ELUSIVE RIGHT TO HEALTH CARE UNDER US LAW

Is there a right to health care in the United States? No U.S. Supreme Court decision has ever interpreted the Constitution as guaranteeing a right to health care for all Americans. The Constitution does not contain the words “health,” “health care,” “medical care,” or “medicine.” But if we look deeper, a more nuanced picture emerges. The Court has found rights to privacy,  to bodily integrity, and to refuse medical care within the vague right to “due process” contained in the Constitution. The Court has also constructed a right to decide to terminate a pregnancy, although it has also ruled that the government has no obligation to subsidize the exercise of this right. When this line of cases is considered together, it would appear that the U.S. Constitution provides scant affirmative obligation to provide health care. 

Despite the absence of a universal right to health care in the Constitution, Congress and the Supreme Court have incrementally crafted an incomplete web of health care rights during the past 50 years. In prisons and emergency rooms across the country, physicians and medical institutions have for decades been required to provide medical care. In a 1976 landmark decision in Estelle v. Gamble , for example, the Supreme Court found a right to adequate medical care for prisoners grounded in the Eighth Amendment of the Constitution. 
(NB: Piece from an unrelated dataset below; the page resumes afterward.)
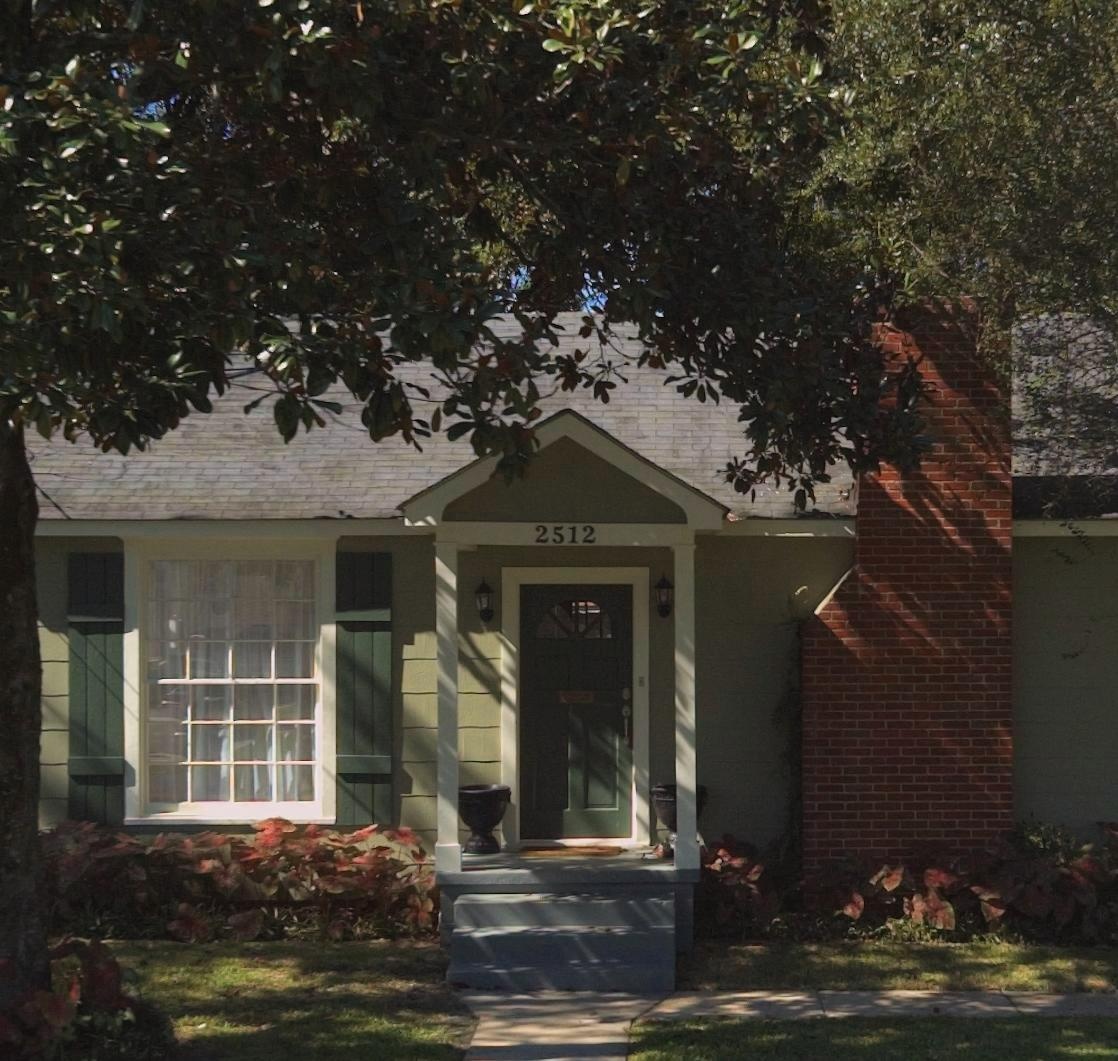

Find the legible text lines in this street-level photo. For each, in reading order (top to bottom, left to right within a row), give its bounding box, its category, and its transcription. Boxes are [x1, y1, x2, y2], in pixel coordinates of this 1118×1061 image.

[533, 523, 598, 546] StreetNumber: 2512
To locate federal protection of a more universal right to health care, one must look past the judicial branch to the rights created by Congress. Through its core constitutional authorities to tax and spend and to regulate commerce, Congress may enact statutes that establish and define the rights of individuals to receive health care regardless of their ability to pay. In 1986 Congress did just that, passing the Emergency Medical Treatment and Active Labor Act (EMTALA), guaranteeing at least a modicum of medical attention for all who arrive at an emergency department in a hospital that accepts Medicare.  Congress similarly operationalized an incremental health care rights framework in establishing Medicare, Medicaid, the Children’s Health Insurance Program (CHIP), and most recently the Patient Protection and Affordable Care Act (ACA) 

These statutes create an incomplete set of rights that reflect the inconsistency at the core of U.S. health care policymaking. Some programs, such as Medicare and EMTALA, are federal, and others, such as Medicaid, are federally subsidized and state-based, but all remain incomplete. Medicaid is rife with dramatic variation from state to state and from one needy group to another. For Medicare, there are geographic variations in payment levels, and Medicare does not include nursing home care or other long-term care. Courts have construed EMTALA, which includes only emergency care and care for women in active labor, to permit diverse levels of care in different hospitals. On the eve of the ACA’s passage, the panoply of rights to health care in the United States could accurately be described as incomplete and incremental,
with considerable gaps and shortfalls. 

The ACA and the subsequent 2012 Supreme Court decision upholding most of its provisions represent substantial but incomplete steps toward operationalizing a more robust and complete right to health care. They also highlight our inconsistent framework of health care rights.